The weather (again, I know! Sorry!) begins to take a turn for the worse late afternoon. The sky goes a very dark grey and the humidity rises considerably. When we see the staff hurriedly pulling in the sun umbrellas from around the pool and clearing the Cabana lounges away, we get the hint and head back to the room.
We make plans to catch up with relatives of Emma; Faye and Stuart. Fay is Indonesian and her and Stuart were married here in Bali around 5 years ago. Emma still talks about their wedding to this day. We meet them for drinks at Gado Gado, a swanky restaurant a couple of doors down from the Pelangi. In the time it takes us to quickly shower and change, it is bucketing down with rain.
What was supposed to be a quiet drink with Faye and Stuart turns into a full-blown 3-course meal and drinks. The guys work for the U.N in different roles in Mozambique and the dinner conversation is beyond interesting as we listen to the day-to-day craziness of their jobs. To top it all off, Stu and Faye are good people and when you get Stuart and his brother, Richard, together you know that (good) trouble is not far away. Faye, although somewhat reserved and quiet is the perfect foil for Stuart’s shenanigans and she’s great to have a talk with. They’re the perfect example of ying and yang in a relationship.
We retire by around 11.30pm and as they say in the classics, “a good time was had by all”.

# [Problems to work on]
• a. Write out the Bali evening account between "The weather (again, I" and "to the room.", inclusive.
• b. Summarize the Bali evening account in two sentences.
The rows after this text are separate material, unrelated to it.

# [Provided records]

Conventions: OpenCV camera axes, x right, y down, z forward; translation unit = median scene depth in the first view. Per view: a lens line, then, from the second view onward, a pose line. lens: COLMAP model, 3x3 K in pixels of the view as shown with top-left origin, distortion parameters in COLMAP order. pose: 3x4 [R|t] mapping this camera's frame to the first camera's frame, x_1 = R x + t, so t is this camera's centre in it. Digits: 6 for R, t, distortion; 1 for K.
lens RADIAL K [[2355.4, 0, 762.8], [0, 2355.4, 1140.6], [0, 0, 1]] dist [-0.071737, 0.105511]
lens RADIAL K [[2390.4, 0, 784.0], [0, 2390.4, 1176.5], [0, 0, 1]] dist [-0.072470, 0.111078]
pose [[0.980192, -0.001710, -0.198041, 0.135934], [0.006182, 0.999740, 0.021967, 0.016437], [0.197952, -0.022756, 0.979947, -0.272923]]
==
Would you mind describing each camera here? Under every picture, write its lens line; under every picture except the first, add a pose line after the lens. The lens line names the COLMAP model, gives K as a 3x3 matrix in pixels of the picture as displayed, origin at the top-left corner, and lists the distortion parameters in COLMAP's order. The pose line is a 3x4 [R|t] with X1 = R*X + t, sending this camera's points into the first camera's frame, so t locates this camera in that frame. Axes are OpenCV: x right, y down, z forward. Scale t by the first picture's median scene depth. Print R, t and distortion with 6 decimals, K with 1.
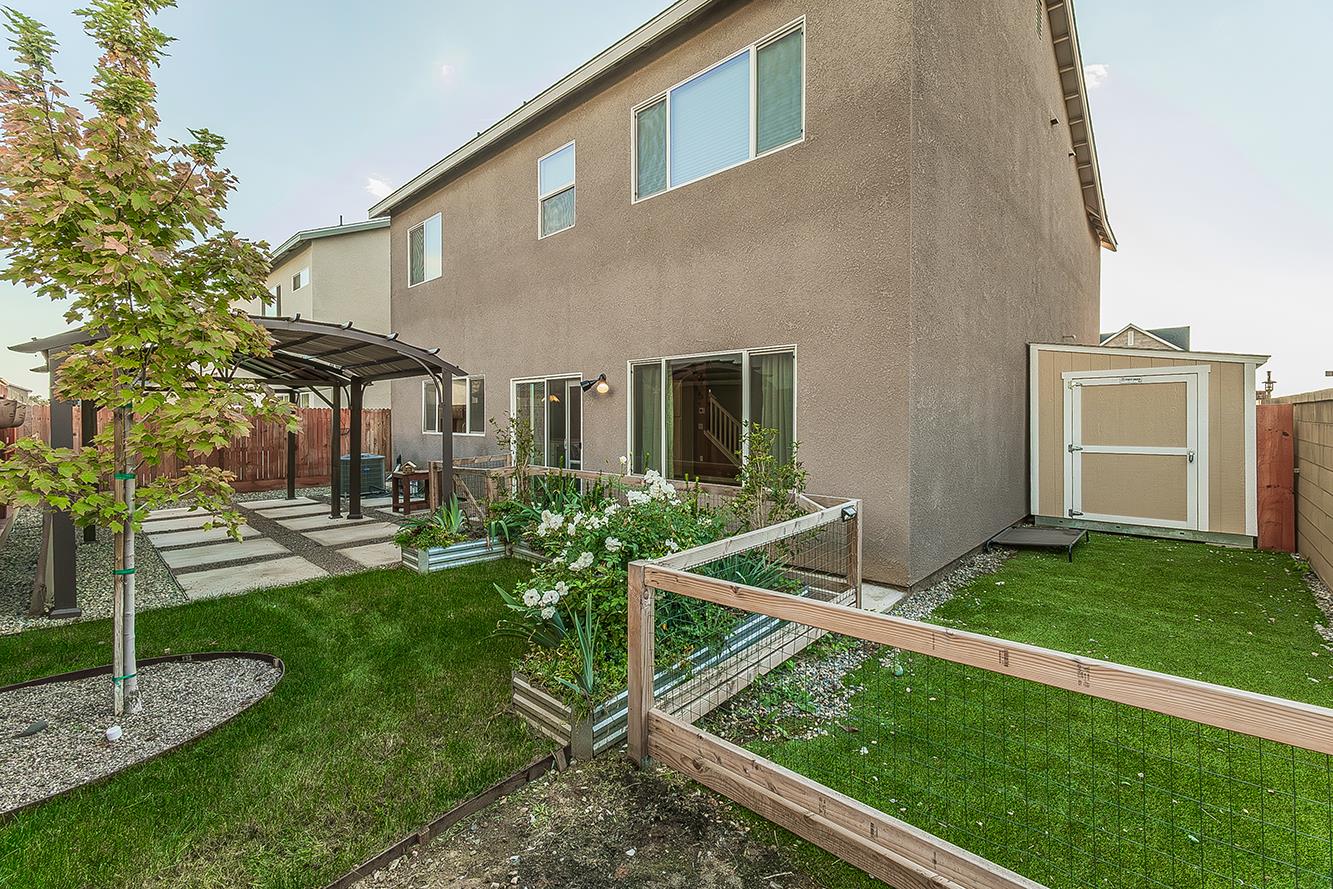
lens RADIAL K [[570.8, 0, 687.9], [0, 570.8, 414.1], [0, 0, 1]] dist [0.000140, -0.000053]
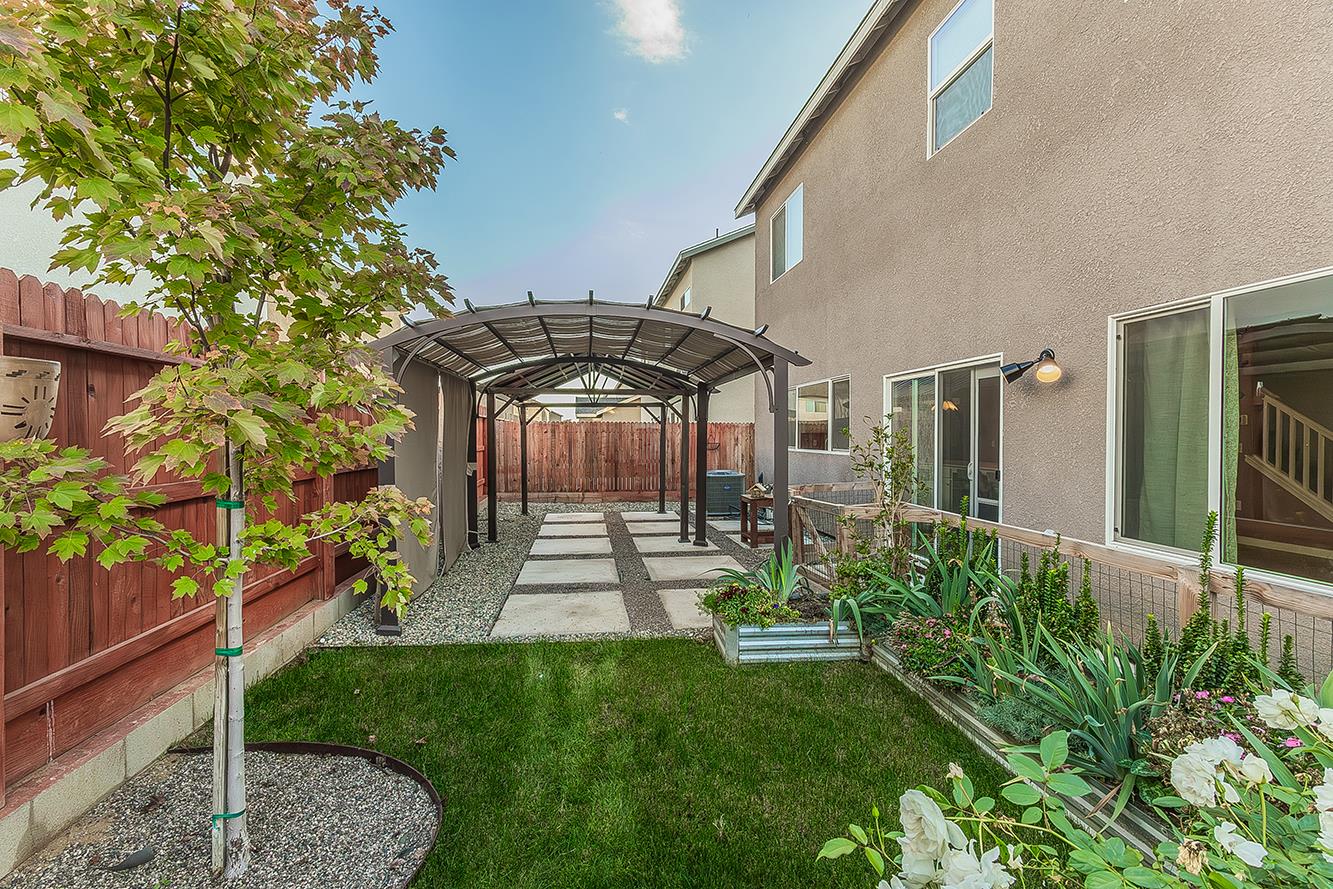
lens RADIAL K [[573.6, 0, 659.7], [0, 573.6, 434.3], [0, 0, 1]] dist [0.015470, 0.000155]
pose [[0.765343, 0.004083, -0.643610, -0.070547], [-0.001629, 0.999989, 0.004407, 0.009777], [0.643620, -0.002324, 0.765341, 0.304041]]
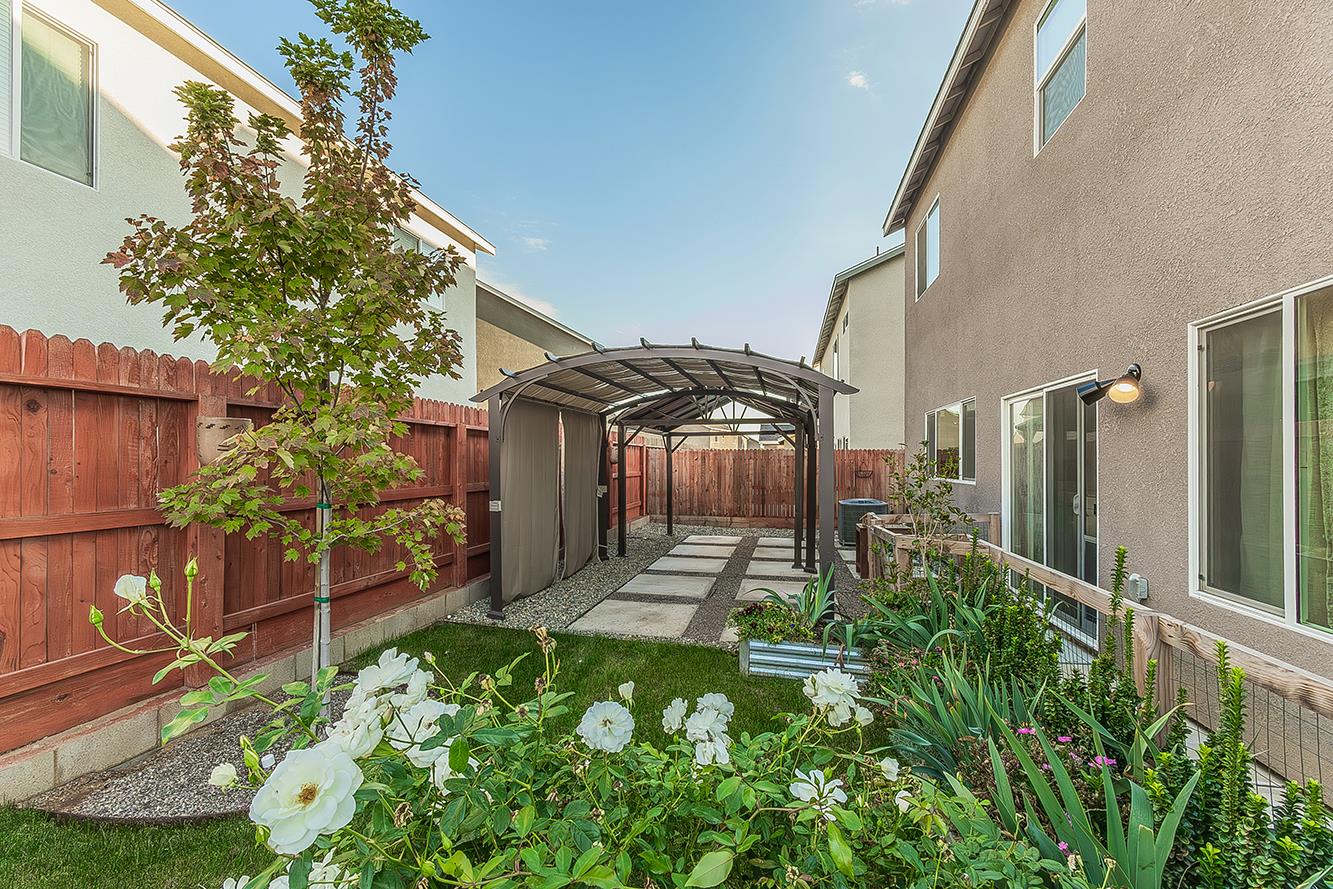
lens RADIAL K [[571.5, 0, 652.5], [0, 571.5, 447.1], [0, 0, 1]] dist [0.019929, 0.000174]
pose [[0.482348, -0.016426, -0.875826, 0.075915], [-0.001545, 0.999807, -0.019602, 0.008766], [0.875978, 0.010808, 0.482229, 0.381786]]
...
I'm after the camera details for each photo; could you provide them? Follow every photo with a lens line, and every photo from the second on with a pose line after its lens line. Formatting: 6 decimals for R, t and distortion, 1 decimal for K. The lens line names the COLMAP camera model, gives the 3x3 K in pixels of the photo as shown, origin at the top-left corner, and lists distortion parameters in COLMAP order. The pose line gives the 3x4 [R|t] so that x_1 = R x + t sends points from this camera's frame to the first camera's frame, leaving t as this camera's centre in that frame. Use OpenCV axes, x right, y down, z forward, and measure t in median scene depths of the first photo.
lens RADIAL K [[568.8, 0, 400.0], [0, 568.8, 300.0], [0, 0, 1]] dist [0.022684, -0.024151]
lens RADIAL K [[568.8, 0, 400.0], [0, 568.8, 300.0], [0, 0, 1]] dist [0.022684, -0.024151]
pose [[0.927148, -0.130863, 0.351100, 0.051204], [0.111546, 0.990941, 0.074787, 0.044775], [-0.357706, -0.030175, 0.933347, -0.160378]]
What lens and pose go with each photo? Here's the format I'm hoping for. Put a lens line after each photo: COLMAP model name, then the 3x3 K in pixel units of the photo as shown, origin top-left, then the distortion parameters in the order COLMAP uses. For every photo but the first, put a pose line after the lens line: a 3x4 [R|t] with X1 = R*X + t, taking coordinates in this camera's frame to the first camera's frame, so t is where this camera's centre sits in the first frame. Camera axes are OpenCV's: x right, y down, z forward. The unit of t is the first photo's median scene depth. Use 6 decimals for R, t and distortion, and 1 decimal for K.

# [Per-task outputs]
• a.
The weather (again, I know! Sorry!) begins to take a turn for the worse late afternoon. The sky goes a very dark grey and the humidity rises considerably. When we see the staff hurriedly pulling in the sun umbrellas from around the pool and clearing the Cabana lounges away, we get the hint and head back to the room.

• b. As the weather turns stormy one late afternoon, the writer's group leaves the pool for their room and then meets Emma's relatives Faye and Stuart for drinks at Gado Gado, a restaurant near the Pelangi, while heavy rain falls. The planned quiet drink becomes a three-course dinner with fascinating talk about the couple's UN work in Mozambique, and everyone retires around 11:30 p.m. after a good time.